The real Bunji

February 1, 1995
Issue 

Bunji: A story of the Gwalwa Daraniki movement
By Bill Day
Aboriginal Studies Press, 1994. 156 pp.
Reviewed by Deb Sorensen

There is a consistently unfunny comic strip which appears in the Northern Territory News titled Bunji. On first hearing of it, you could be forgiven for thinking this book has something to do with that comic strip. It hasn't. Bunji: A story of the Gwalwa Daraniki movement is a much better read, and although the story it tells is not a comedy, the humour with which some of its passages are written is undeniably wittier.

Gwalwa Daraniki means "our land" in Larrakia language. Bill Day's Bunji is the title of an uncompromising newsletter for Aboriginal land and other rights edited by him between 1971 and 1983. This book tells many stories about those years, but it is primarily concerned with the injustice suffered by the Larrakia and the fight for recognition and some form of compensation.

Darwin is built on Larrakia land. Like the rest of Australia, it was never surrendered or the subject of a treaty with the white invaders.

Bill Day quotes from the diary of the leader of the British expedition which had come to expropriate the land in the late 1860s. After recording how Larrakia people attempted to drive the invaders away, George Woodroffe Goyder wrote, "I had also to bear in mind that we were in what appeared to be unwarrantable occupation of their country, and territorial rights are strictly observed by the natives".
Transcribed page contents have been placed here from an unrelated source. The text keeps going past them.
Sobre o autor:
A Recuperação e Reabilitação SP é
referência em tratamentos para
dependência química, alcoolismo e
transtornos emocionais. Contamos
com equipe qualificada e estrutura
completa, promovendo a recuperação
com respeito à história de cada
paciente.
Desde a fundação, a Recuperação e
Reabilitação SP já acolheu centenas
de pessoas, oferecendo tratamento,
For 12 years Bill Day, along with a determined group of Larrakia and their supporters, lived the struggle for land rights. Specifically they fought for Kulaluk, a stretch of coastal land which is roughly mid-way between Darwin's central business district and outer suburbia.

It was always going to be an uphill battle. Long-term Darwin residents had seen what had happened with the land which is now the Bagot Community. Originally at least twice its size, the land "reserved" for Aboriginal people had been whittled away as the white population increased.
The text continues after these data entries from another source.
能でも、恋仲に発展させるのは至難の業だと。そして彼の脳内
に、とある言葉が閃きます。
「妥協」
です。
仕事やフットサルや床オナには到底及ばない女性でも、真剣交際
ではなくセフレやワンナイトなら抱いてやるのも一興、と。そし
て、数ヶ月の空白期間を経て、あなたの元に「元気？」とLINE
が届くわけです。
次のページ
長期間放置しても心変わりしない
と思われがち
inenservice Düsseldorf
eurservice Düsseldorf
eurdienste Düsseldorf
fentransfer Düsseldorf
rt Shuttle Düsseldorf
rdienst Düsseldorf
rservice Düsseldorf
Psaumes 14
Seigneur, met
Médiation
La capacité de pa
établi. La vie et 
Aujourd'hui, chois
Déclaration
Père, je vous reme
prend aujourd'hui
Kulaluk, too, was seen as prime development land. Day records how politicians, town planners, developers and judges asked each other "what right do the Larrakia have to claim such a central stretch of land in a growing city?". Indignantly they answered each other: "None!".

In 1978, on the heels of the 1976 Land Rights Act (NT), and intent on whipping up racist hysteria, then minister for lands (now chief minister) Marshall Perron declared the Darwin town boundary to stretch way beyond its actual limits in an effort to thwart possible land claims. The Land Rights Act stipulates that no Aboriginal land claims can be made within a town boundary.
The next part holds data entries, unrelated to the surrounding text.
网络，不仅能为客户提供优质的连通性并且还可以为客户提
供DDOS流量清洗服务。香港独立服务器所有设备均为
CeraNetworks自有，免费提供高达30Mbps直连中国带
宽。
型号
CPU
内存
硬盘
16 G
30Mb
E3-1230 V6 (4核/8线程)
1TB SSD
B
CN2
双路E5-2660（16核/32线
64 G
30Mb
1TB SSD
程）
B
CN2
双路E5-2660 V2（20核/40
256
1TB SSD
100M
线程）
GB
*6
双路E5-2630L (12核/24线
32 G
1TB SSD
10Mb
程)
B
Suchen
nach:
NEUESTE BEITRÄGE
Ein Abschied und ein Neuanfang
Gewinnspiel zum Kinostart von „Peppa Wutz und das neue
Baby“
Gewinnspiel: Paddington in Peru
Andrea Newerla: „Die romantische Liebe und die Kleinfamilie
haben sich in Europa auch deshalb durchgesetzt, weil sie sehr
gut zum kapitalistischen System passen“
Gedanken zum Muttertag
Bunji the newsletter and now the book also tell stories of the imposed legal and administrative system being and remaining stacked against the original inhabitants of this country. The injustices go beyond the denial of land which for thousands of generations had belonged to the Larrakia which was taken from them a mere two generations previously and alienated from them forever.

Perhaps the most telling illustration of the gulf between Aboriginal and non-Aboriginal quality of life was the 1978 invitation from then Darwin Mayor Dr Ella Stack addressed to all southern Australians who had helped rebuild the city after the devastation of Cyclone Tracy. She gushed for them to "come and see our northern city, our lack of racial discrimination, our varied people".

The invitation must have been extended in either ignorance of or indifference to the conditions for many Aboriginal people living in Darwin and the Northern Territory. Many did not have access to housing, running water or sewerage. It was not so much that Aboriginal people had been forgotten in the mammoth reconstruction task after Cyclone Tracy; rather they hadn't been "remembered" in the first place.

Ironically, almost the self-same invitation was issued to southerners leading up to the 20th anniversary of the cyclone. Conditions for many Aboriginal people have not improved.

Bunji is an important contribution to the history of the struggle for Aboriginal land rights. It is, as the newsletter always strove to be, very accessible and easy to read.

In what is generally a beautifully written book, my only frustration is that at times it tends to jump from one issue to the next and the reader is left unclear as to the how the previous issue was resolved. Nonetheless, Bunji makes compelling reading and is a must for students of the NT land rights movement and anyone interested in justice for Aboriginal people.